## Job
Copy out the text of every record below word for word, omitting the pictures.

────────────────

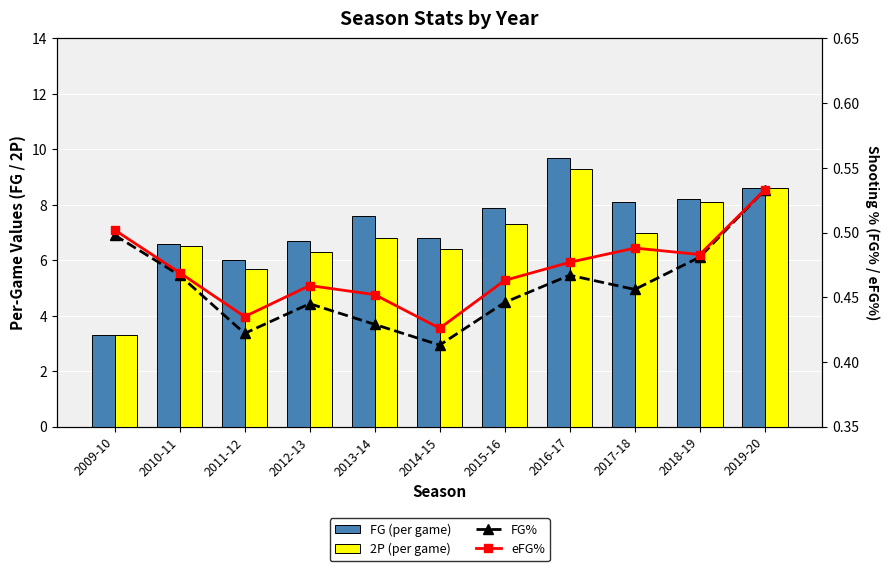

At 2011-12, list the series in order from largest to smallest.

FG (per game), 2P (per game), eFG%, FG%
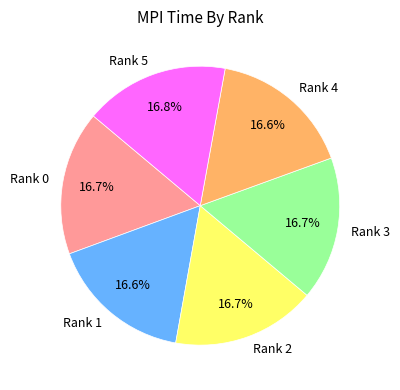

What is the total percentage of Rank 0 and Rank 1?

33.3%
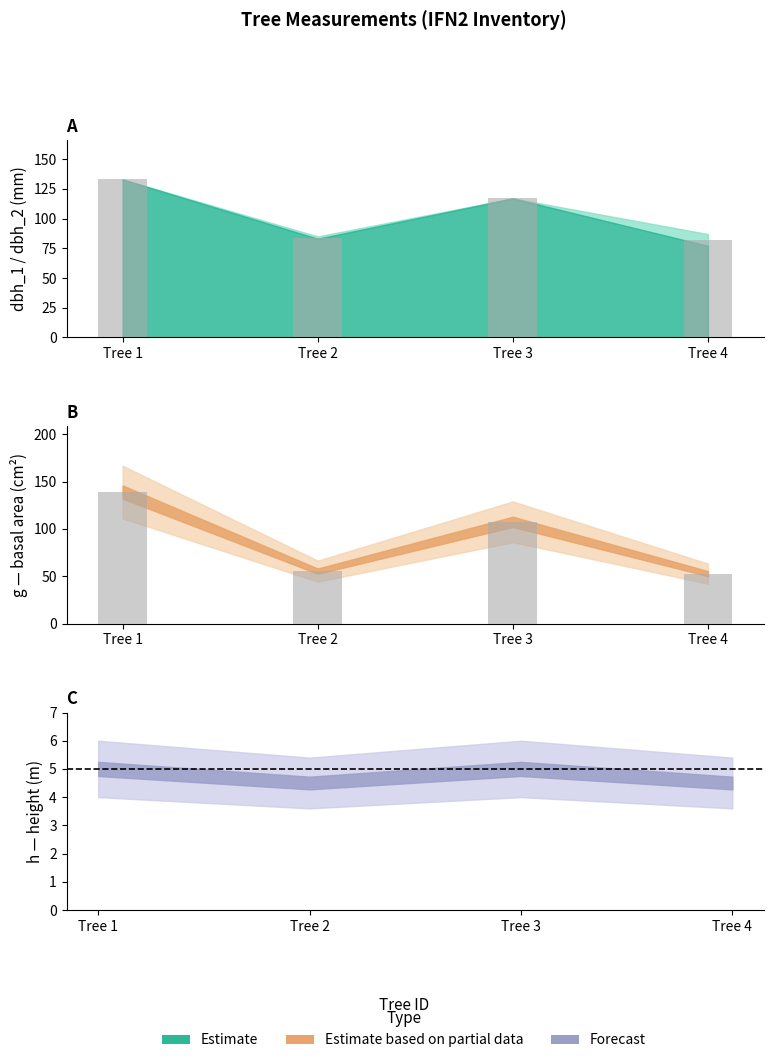

What is the minimum value shown in the chart?

52.8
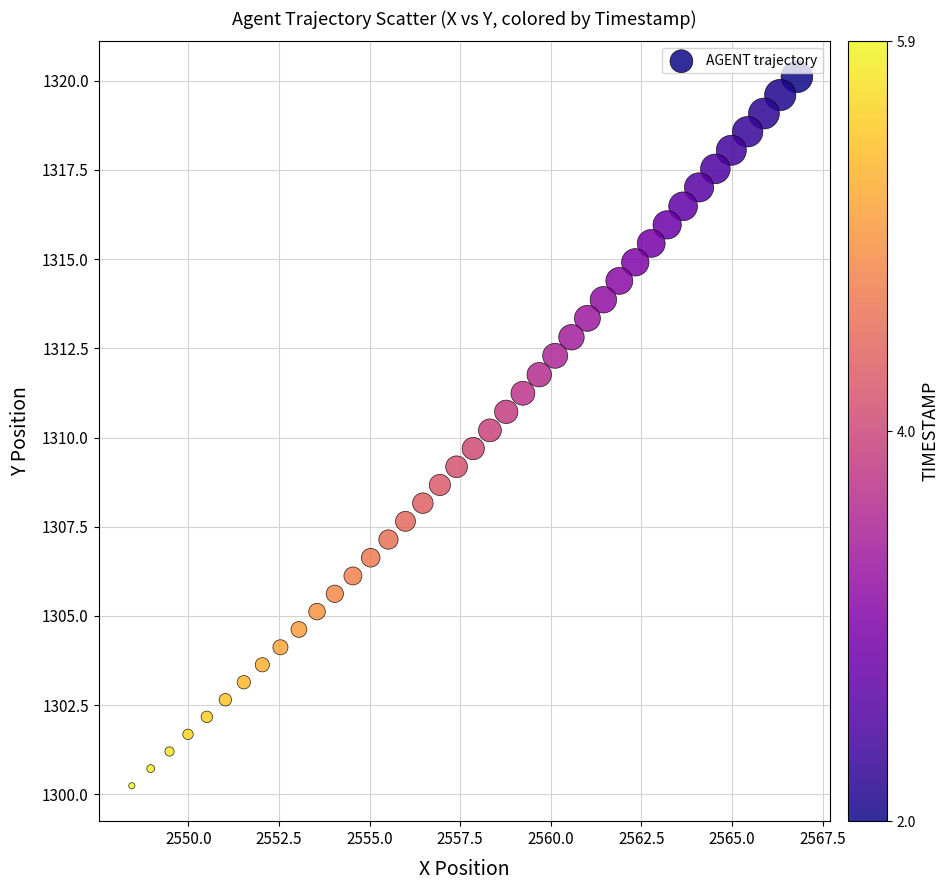

What is the range of X values (max minus min)?

18.3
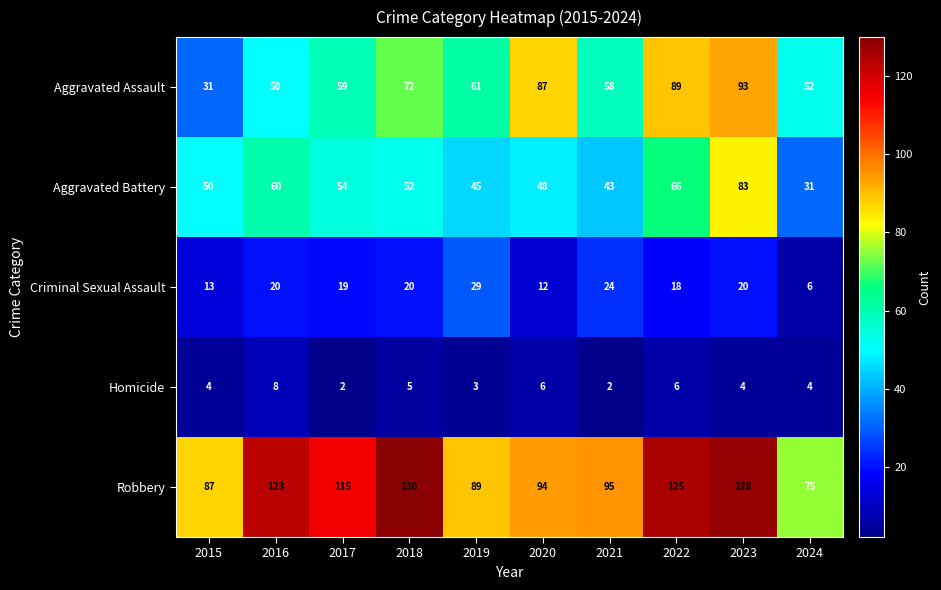

What is the difference between the Aggravated Battery values at 2015 and 2023?

33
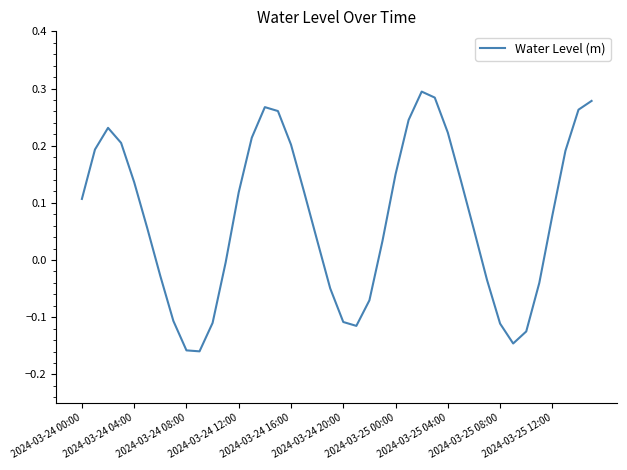

The value at 2024-03-24 16:00 is 0.2. True or false?

True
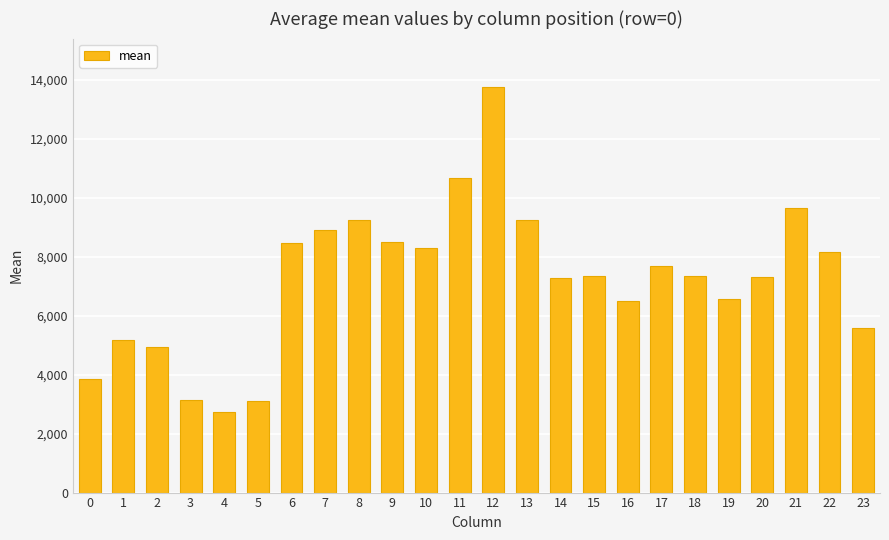

How many distinct data groups are displayed?

1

────────────────

## Response box
At 2011-12, list the series in order from largest to smallest.

FG (per game), 2P (per game), eFG%, FG%

What is the total percentage of Rank 0 and Rank 1?

33.3%

What is the minimum value shown in the chart?

52.8

What is the range of X values (max minus min)?

18.3

What is the difference between the Aggravated Battery values at 2015 and 2023?

33

The value at 2024-03-24 16:00 is 0.2. True or false?

True

How many distinct data groups are displayed?

1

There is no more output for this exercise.